Magneto has always been one of the most popular villains in the Marvel Universe. A villain who has understandable motivations and who has a believably sympathetic side is not the easiest thing in the world to write. Cullen Bunn drops us into Magneto’s world just as he leaves the Uncanny X-Men team and after his powers have been acting up and are working on a severely diminished level. Despite that, Magneto is on the hunt, playing the judge, jury and executioner we know and love.
I really enjoyed how Bunn decides to reveal Magneto’s character and history throughout the first volume, which collects issues #1 through 6. He swaps out information dumps using carefully placed vignettes throughout the master of magnetism’s life, couching present events and motivations in his traumatic past that are part of well-written issues with great symmetry.

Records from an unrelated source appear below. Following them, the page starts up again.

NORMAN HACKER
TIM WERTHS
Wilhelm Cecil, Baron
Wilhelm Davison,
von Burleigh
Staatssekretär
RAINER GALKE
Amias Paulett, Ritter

The art is moody and the coloring muted, Gabriel Hernandez’s paneling is really well done and tight before Javi Fernandez takes over and shakes things up a bit, in an entirely good way that matches the story progression, for the final issue in contained in this volume (and a couple more issues afterward). He has a really unique style that compliments Hernandez to boot and the artwork, along with the great screenplay-like writing, left me with this feeling that this newer, grittier look at Magneto really gives off this could-totally-work-as-an-HBO-show vibe.
I’ll also note that when I say it could work as an HBO adaption or spin-off of Agents of S.H.I.E.L.D., I mean that it’d have to be HBO because it can get pretty bloody at times. Magneto’s loss of powers ends up leaving him having to work by more conventional means a lot of the time, but that means there’s more than a couple death-by-screws moments. The grittier take is all really well supported by Hernandez’s atmospheric work though, and it really feels like a unique title in Marvel’s line-up. Bunn leads us down into the dark egresses of the man’s psyche with flashlight in hand, casting light on areas of his choosing and hinting at both the man and the monster before leaving it up to us to decide for ourselves who Magneto is: hero, anti-hero, or just plain villain?
Magneto’s inner voice is done perfectly and though I felt like one piece of the puzzle was a bit ham fisted (and perhaps a line or too a bit clumsy), I’m pretty sure it’s going to resolve in a very satisfying way as things are just getting going at the close of the first volume and 99% of the time, I’m loving every line, every panel. We get to see what Magneto thinks of himself and the mask he says he puts on and destroys when necessary. That, along with some extra conflict in the form of a couple S.H.I.E.L.D. agents trying to track him down, winds up being a great tool for Bunn to play with, especially when he casts them in an unfavorable light as well.
I have been following Magneto with great interest and will definitely continue to do so. The first volume is very satisfying and the six issues mark a really great place to take a beat to wrestle with your understanding of the character. The title plays a larger part in Marvel’s next big event, Avengers and X-Men: AXIS, which pits the Red Skull, using Professor X’s brain, alongside some other villains to take over Genosha and then, the world! It’ll be interesting to see what part the former ruler of Genosha plays in the upcoming story. The way recent issues have been going, the second volume is looking more and more like a no-brainer.